The effect of an ideal fluid mixture on the evaporator performance of a heat pipe in microgravity

• Ideal fluid mixtures improved the heat pipe evaporator performance in microgravity.
• The mixture internal heat transfer coefficient was twice that of the pure fluid.
• The Marangoni stresses in the pure fluid were five times lower using the mixture.
• Flooding of the evaporator was greatly reduced when a mixture was used.

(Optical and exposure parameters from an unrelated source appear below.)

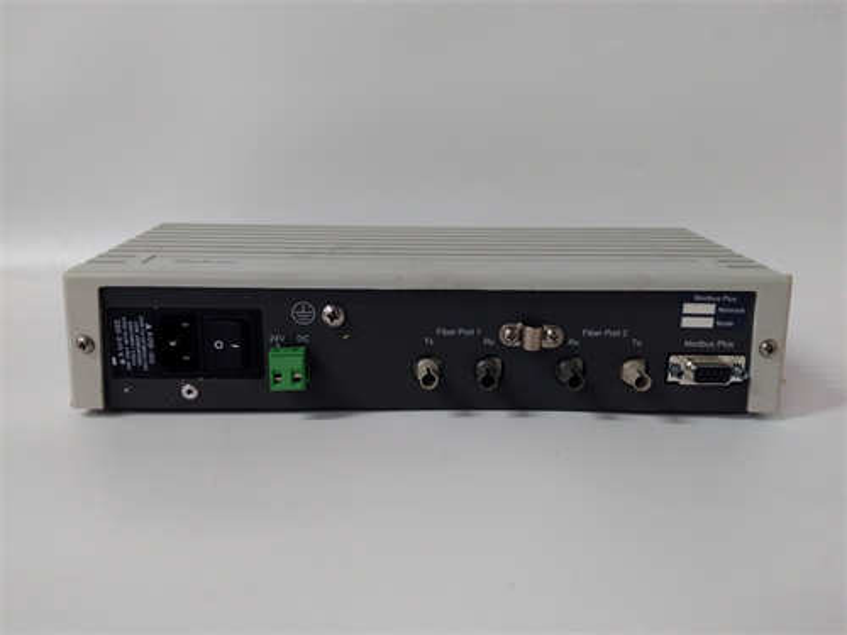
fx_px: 661
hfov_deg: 65.3
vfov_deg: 51.4
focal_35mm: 27
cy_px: 318
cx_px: 424
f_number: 2
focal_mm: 3.79
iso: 321
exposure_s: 1/33
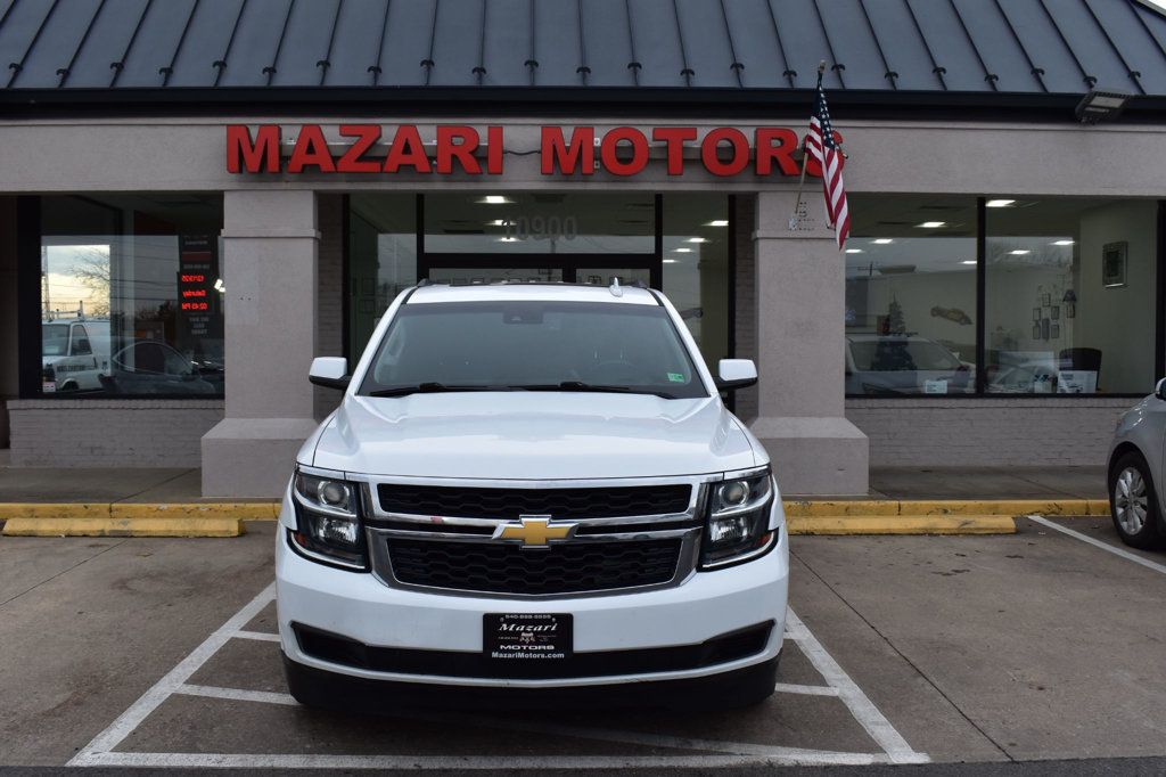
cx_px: 583
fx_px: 1166
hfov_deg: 53.1
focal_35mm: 36
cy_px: 388
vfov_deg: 36.8
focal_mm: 24
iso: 400
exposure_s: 1/125
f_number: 9
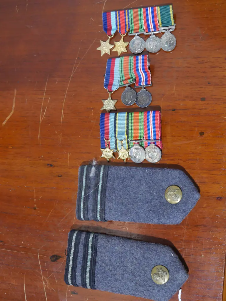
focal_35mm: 50
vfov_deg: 38.2
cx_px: 113
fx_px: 435
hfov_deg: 29.1
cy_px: 150
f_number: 5.6
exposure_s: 1/60
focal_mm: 25
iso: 1600
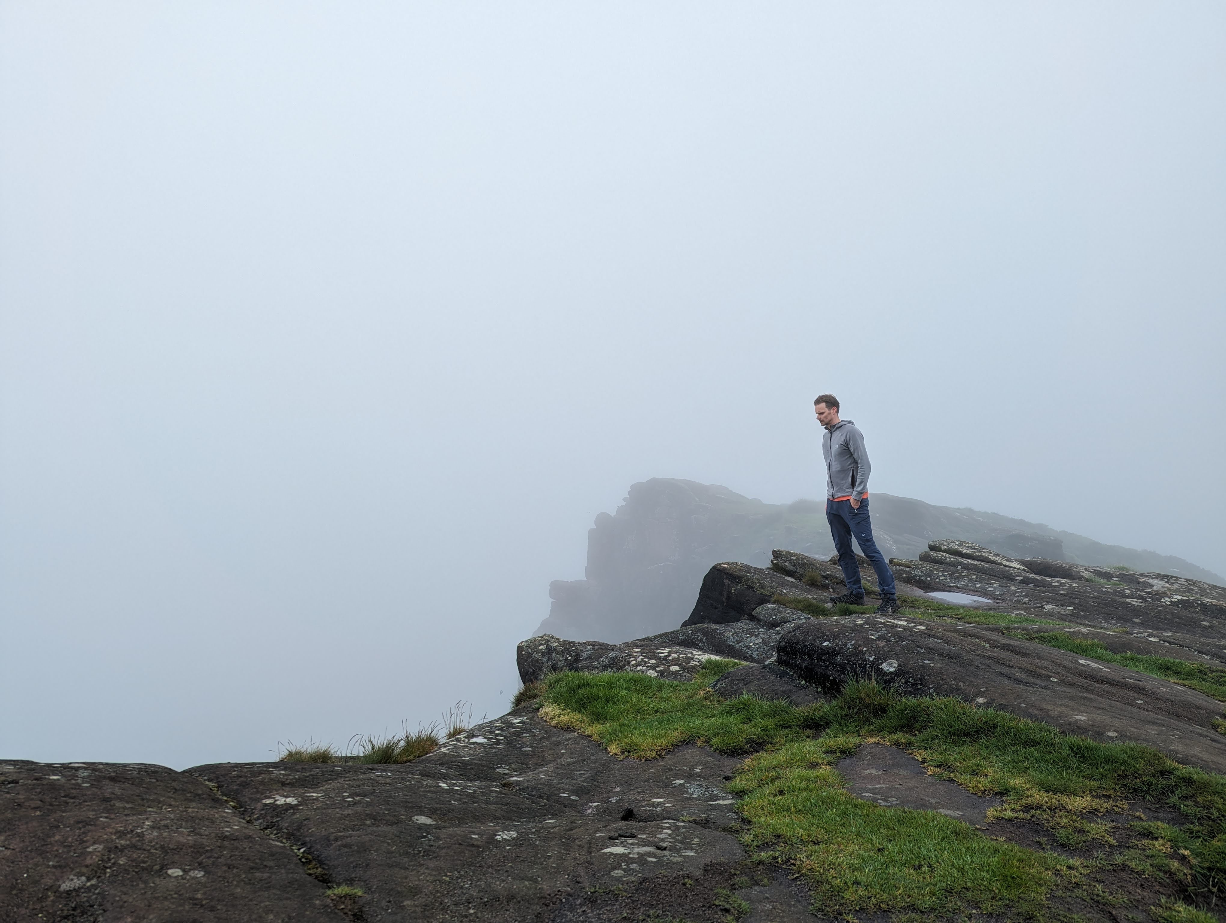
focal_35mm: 24
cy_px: 462
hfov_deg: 71.5
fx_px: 851
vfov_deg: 56.9
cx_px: 613
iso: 59
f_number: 1.85
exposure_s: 1/770
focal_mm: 6.81
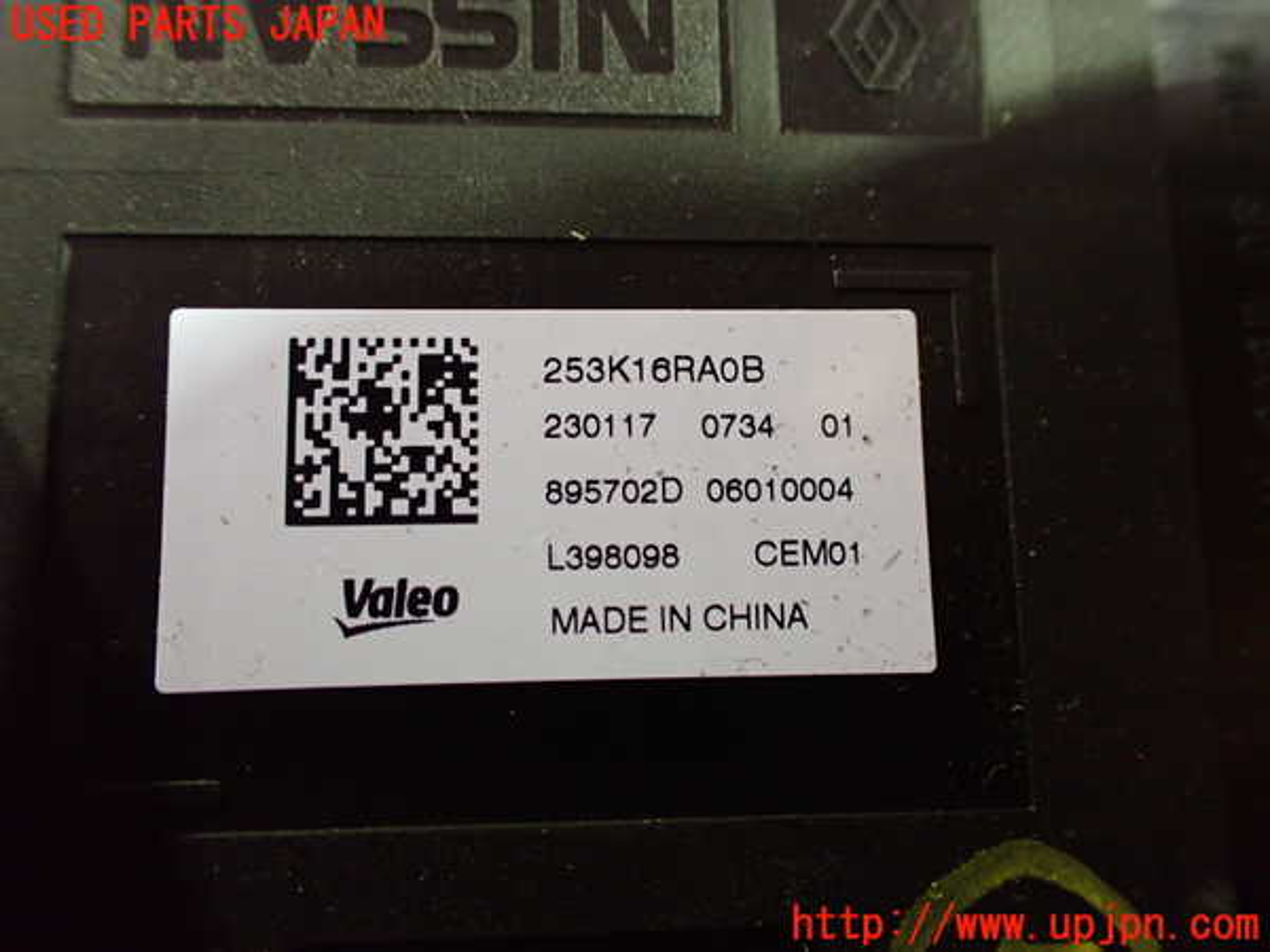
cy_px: 476
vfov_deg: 46.8
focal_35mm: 30
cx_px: 635
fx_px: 1101
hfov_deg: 60.0
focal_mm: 5.4
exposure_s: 1/30
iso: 1000
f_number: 2.3
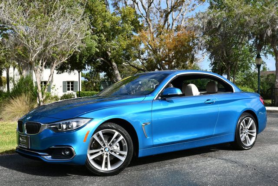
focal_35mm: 48
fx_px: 371
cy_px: 93
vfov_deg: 28.1
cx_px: 139
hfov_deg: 41.1
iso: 100
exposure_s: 1/250
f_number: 8
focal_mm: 24
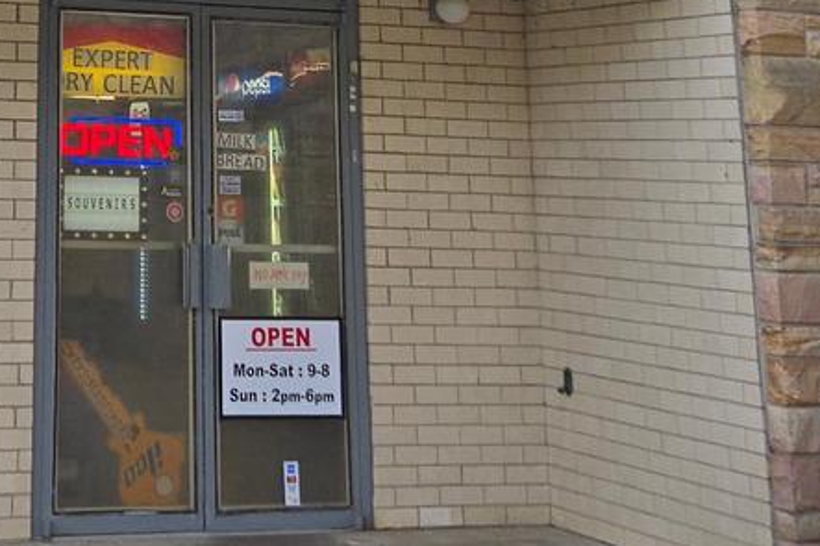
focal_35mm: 83
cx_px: -26
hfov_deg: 23.3
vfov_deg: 15.1
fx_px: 1890
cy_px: -309
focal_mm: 5.4
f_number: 1.8
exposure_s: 1/444
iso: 25
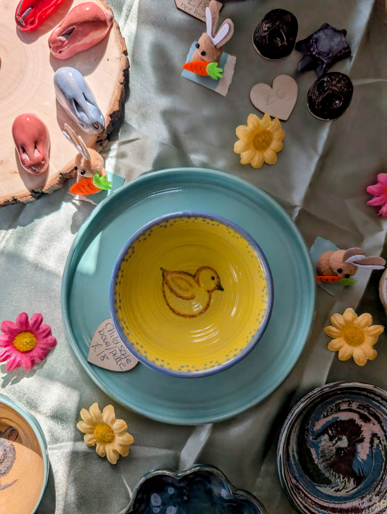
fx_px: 357
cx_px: 194
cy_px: 257
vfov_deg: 71.5
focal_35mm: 24
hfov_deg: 56.9
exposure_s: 1/1497
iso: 24
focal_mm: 6.9
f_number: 1.68
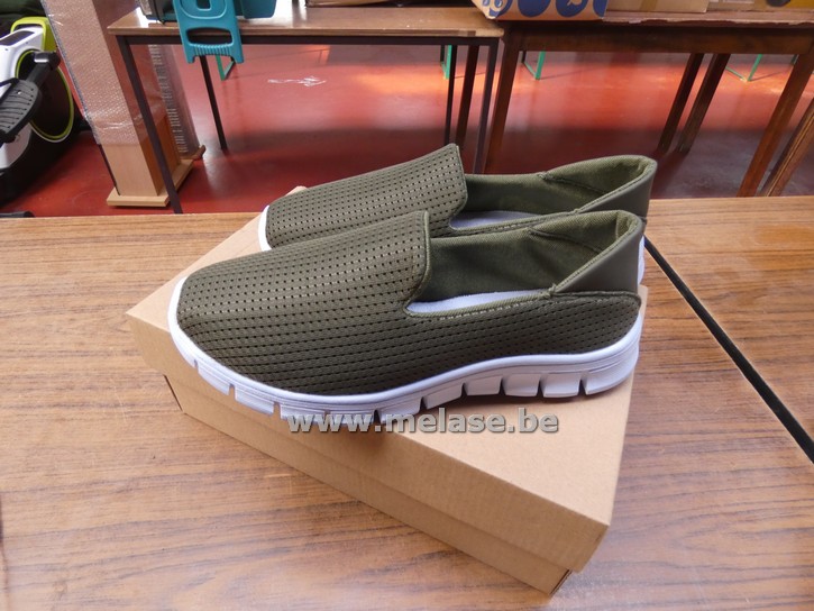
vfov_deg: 66.0
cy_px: 306
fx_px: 470
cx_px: 407
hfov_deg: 81.7
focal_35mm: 20
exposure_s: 1/125
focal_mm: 3.6
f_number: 2.8
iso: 320
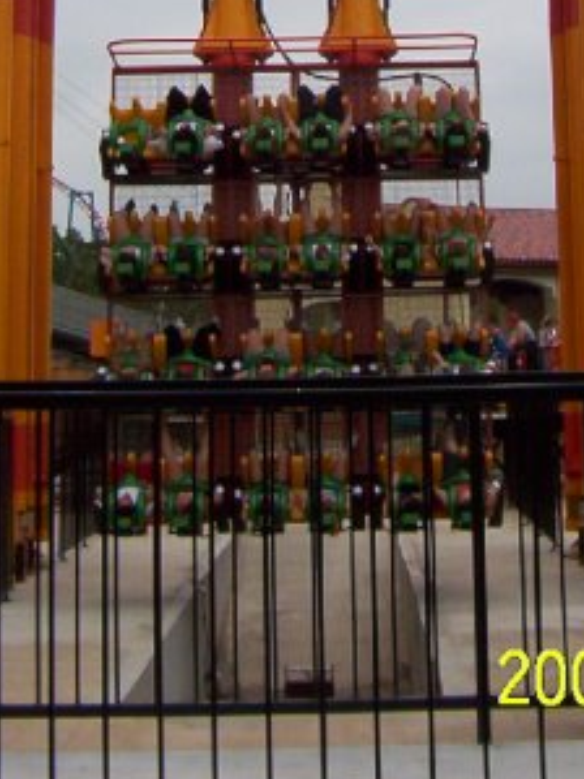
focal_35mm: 77
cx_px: 360
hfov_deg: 19.1
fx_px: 1733
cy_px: -47
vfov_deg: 23.9
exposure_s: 1/929
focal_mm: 5.54
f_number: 5.24
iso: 100
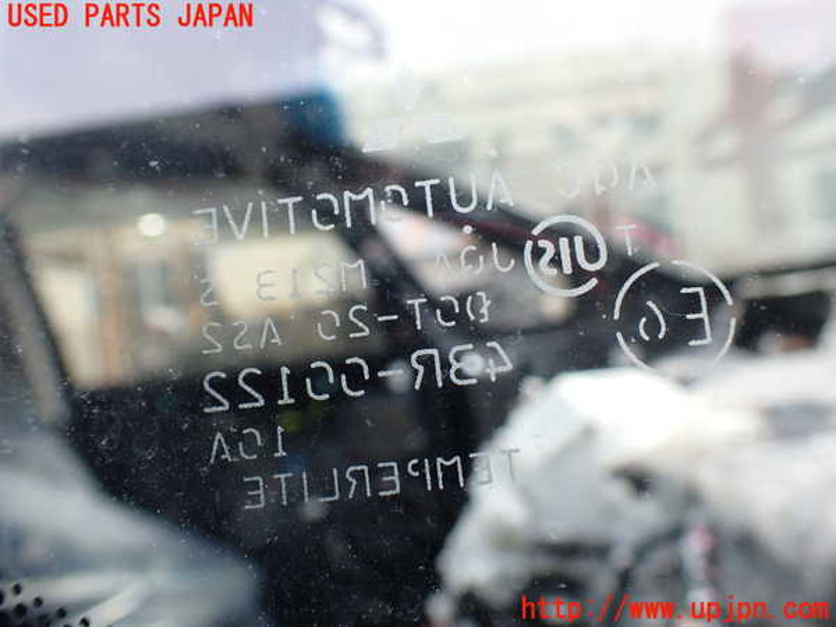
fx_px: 725
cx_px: 418
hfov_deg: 60.0
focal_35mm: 30
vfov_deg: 46.8
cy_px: 314
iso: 100
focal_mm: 5.4
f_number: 3.2
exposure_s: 1/125
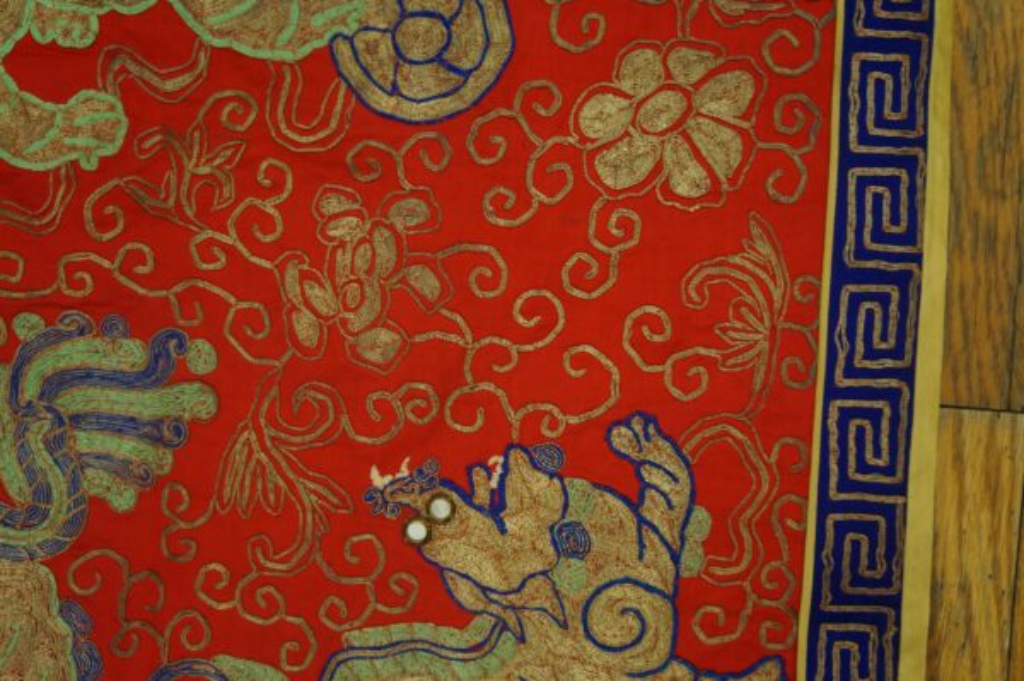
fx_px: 938
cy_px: 340
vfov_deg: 39.9
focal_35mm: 33
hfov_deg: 57.3
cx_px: 512
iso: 640
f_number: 4
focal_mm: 22
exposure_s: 1/60
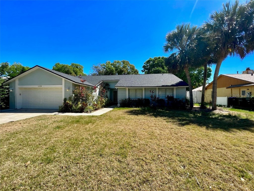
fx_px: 95
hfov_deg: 106.2
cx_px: 127
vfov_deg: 89.9
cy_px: 96
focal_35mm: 13
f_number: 1.8
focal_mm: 1.57
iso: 32
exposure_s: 1/927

Previous studies on wickless heat pipes showed that a temperature induced “Marangoni flow” prevents liquid from recirculating to the heater end, and therefore reduces the effectiveness of the heat pipe. Recently, several research groups used a water and alcohol mixture, with a low concentration of alcohol, resulting in better performance of the heat pipe. The alcohol/water combinations were peculiar in that for a certain composition range, the surface tension increases with increasing temperature thereby driving liquid toward the hotter end. It was believed that changing the direction of the Marangoni stress or reducing its magnitude by differential evaporation of an ideal binary mixture would also improve the performance of the heat pipe. For the first time, an ideal fluid mixture of 94 vol%-pentane and 6 vol%-isohexane was used as the working fluid in the Constrained Vapor Bubble (CVB) heat pipe experiment on the International Space Station (ISS). Using a simple heat transfer model developed in our laboratory, an internal heat transfer coefficient in the evaporator section was determined and shown to be almost twice that of the case where pure pentane was used under the same conditions. The Marangoni stress in the mixture was five times lower. Interestingly, reducing the Marangoni stress led to less liquid accumulation near the heater end and surveillance images of the device, taken at the steady state, showed that the bubble gets much closer to the heater end in the mixture case instead of being isolated from the heater by a thick liquid pool as in the pure pentane case. The proximity of the bubble to the heater wall led to more evaporation at the heater end in the mixture case, and therefore a higher heat transfer coefficient. The pressure profile calculated from the Young–Laplace equation supports the observations made from the surveillance images.